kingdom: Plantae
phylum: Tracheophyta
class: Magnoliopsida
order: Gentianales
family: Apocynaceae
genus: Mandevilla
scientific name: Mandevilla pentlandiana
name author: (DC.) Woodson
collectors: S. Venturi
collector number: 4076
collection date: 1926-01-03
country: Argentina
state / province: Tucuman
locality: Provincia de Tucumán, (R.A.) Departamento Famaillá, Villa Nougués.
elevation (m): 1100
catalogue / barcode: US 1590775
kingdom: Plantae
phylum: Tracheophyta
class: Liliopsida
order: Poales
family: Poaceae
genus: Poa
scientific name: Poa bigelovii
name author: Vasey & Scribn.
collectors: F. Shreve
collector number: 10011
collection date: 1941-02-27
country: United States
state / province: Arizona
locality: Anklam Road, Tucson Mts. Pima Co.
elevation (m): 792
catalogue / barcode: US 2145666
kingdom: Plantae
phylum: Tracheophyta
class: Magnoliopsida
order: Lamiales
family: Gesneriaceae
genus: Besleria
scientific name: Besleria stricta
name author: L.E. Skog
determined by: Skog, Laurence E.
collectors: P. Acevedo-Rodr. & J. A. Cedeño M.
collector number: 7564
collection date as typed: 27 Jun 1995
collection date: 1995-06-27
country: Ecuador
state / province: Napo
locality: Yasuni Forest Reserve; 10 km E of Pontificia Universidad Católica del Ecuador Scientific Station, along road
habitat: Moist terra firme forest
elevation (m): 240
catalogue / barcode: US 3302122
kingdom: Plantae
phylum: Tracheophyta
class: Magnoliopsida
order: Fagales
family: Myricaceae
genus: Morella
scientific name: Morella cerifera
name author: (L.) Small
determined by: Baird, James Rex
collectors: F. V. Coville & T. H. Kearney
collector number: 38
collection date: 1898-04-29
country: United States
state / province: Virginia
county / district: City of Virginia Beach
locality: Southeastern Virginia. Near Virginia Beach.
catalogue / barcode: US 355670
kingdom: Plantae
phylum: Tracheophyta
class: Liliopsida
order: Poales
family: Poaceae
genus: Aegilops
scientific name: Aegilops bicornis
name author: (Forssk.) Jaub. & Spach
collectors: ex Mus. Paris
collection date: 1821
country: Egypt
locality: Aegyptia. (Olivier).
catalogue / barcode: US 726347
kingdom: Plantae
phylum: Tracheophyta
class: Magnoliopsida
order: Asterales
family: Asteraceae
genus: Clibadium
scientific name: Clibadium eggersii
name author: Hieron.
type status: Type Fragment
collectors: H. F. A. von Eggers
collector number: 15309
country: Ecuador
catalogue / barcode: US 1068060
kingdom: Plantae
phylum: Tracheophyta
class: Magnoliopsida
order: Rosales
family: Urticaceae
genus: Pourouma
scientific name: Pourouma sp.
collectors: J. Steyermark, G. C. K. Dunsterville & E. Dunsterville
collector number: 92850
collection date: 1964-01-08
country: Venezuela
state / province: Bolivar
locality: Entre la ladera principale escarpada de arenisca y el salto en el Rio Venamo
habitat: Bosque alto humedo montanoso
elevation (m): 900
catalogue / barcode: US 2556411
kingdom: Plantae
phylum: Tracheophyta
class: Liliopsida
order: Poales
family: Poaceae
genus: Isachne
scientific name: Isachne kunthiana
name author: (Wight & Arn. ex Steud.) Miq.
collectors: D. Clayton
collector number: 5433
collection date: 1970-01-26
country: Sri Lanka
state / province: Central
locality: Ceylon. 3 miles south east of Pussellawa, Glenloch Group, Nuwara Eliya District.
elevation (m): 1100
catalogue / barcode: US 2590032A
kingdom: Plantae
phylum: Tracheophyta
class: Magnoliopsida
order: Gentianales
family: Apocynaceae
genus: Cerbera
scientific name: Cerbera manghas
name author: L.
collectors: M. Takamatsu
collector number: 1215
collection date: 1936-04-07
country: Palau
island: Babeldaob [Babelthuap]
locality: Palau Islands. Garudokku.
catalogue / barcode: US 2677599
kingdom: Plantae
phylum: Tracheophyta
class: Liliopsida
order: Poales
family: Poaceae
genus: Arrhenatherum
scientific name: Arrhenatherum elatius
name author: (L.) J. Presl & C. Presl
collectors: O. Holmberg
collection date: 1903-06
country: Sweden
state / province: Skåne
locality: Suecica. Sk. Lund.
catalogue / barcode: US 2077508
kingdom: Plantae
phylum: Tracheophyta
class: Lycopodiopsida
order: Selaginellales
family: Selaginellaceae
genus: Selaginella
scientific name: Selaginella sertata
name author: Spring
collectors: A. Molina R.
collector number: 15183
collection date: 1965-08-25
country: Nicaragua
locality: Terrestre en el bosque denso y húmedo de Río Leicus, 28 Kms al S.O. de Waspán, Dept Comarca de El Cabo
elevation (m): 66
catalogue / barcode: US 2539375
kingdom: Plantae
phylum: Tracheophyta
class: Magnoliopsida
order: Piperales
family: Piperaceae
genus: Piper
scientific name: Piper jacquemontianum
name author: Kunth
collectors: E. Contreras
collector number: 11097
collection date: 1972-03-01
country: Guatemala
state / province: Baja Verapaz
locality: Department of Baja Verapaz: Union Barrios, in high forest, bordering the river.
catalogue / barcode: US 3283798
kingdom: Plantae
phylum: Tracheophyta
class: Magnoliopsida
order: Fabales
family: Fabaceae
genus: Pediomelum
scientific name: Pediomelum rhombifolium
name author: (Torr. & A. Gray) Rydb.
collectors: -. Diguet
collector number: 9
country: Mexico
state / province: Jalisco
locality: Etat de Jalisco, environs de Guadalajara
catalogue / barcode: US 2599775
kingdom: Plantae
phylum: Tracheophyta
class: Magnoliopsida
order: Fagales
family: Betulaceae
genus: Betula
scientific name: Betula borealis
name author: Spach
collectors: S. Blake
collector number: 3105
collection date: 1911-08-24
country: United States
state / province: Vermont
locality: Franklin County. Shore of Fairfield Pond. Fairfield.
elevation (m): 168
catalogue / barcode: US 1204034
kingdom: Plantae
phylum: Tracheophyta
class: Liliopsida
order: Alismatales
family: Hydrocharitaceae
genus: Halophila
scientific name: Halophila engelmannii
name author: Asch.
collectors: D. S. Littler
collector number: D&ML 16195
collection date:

::::::

## Instructions to follow:
Copy out the records word for word, from the start of the records through the line containing "genus: Besleria", that line included.

## Solution:
kingdom: Plantae
phylum: Tracheophyta
class: Magnoliopsida
order: Gentianales
family: Apocynaceae
genus: Mandevilla
scientific name: Mandevilla pentlandiana
name author: (DC.) Woodson
collectors: S. Venturi
collector number: 4076
collection date: 1926-01-03
country: Argentina
state / province: Tucuman
locality: Provincia de Tucumán, (R.A.) Departamento Famaillá, Villa Nougués.
elevation (m): 1100
catalogue / barcode: US 1590775
kingdom: Plantae
phylum: Tracheophyta
class: Liliopsida
order: Poales
family: Poaceae
genus: Poa
scientific name: Poa bigelovii
name author: Vasey & Scribn.
collectors: F. Shreve
collector number: 10011
collection date: 1941-02-27
country: United States
state / province: Arizona
locality: Anklam Road, Tucson Mts. Pima Co.
elevation (m): 792
catalogue / barcode: US 2145666
kingdom: Plantae
phylum: Tracheophyta
class: Magnoliopsida
order: Lamiales
family: Gesneriaceae
genus: Besleria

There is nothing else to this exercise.